Request
Render the text lines of the records below as a JSON list of strings, one string per line, omitting blank lines. Leave the pictures out of the answer.

┌────────

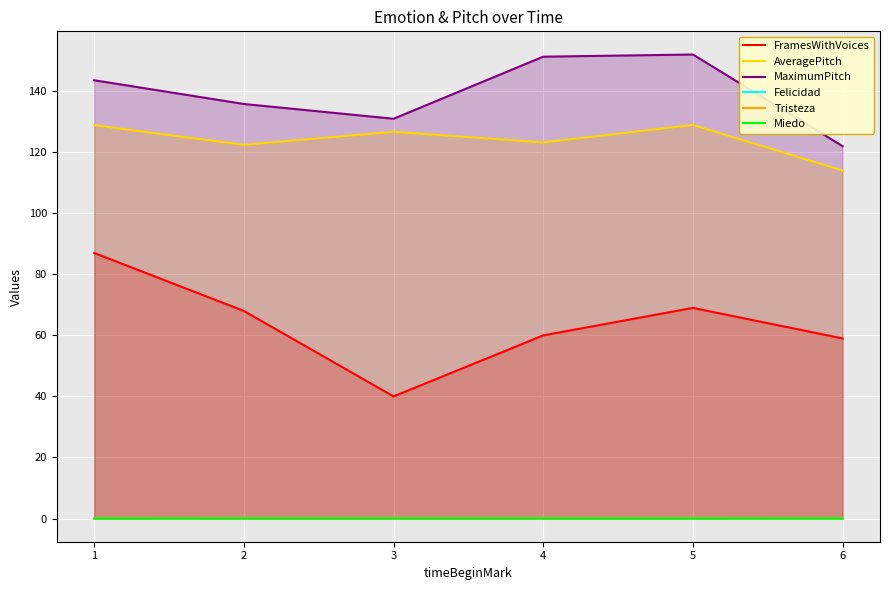

Does the chart display data point markers on the line(s)?

No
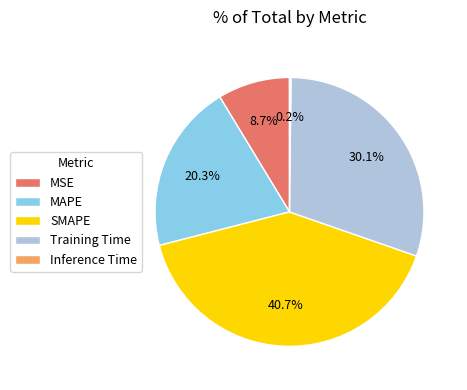

To the nearest percent, what is the average slice percentage?

20%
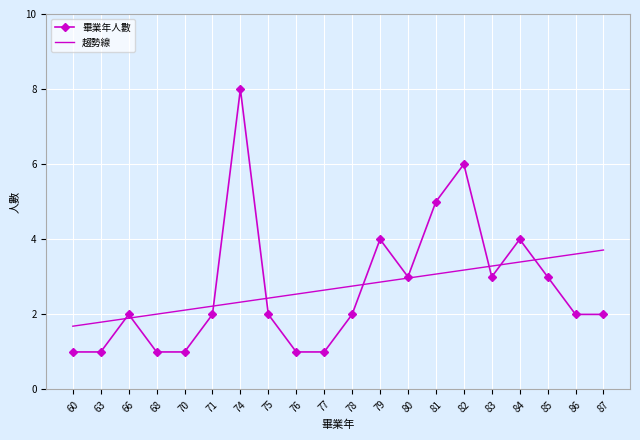

Rank the series at 60 from highest to lowest value.

趨勢線, 畢業年人數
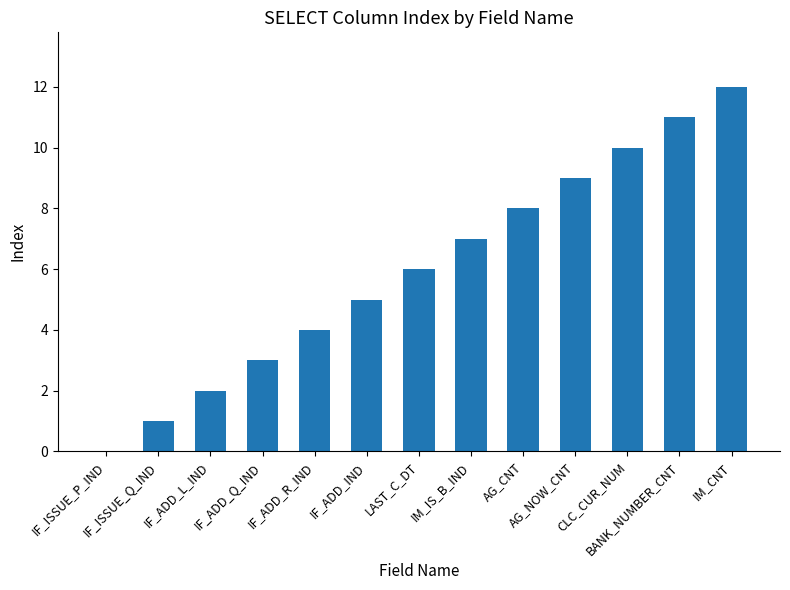

What is the greatest value displayed?

12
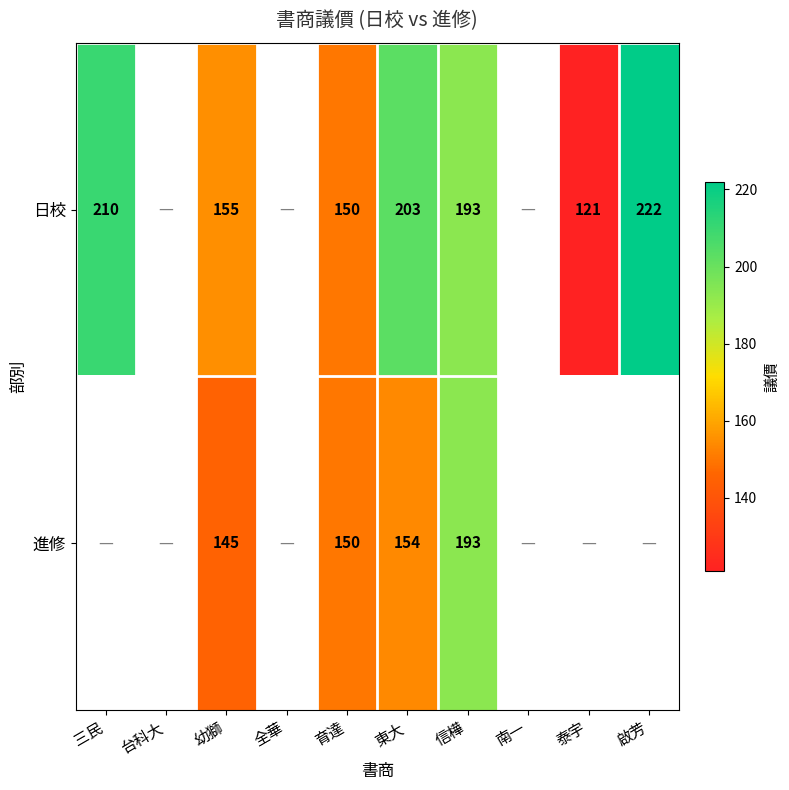

The 進修 series shows 267 at 東大. True or false?

False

└────────

Solution to this problem
[
  "Does the chart display data point markers on the line(s)?",
  "No",
  "To the nearest percent, what is the average slice percentage?",
  "20%",
  "Rank the series at 60 from highest to lowest value.",
  "趨勢線, 畢業年人數",
  "What is the greatest value displayed?",
  "12",
  "The 進修 series shows 267 at 東大. True or false?",
  "False"
]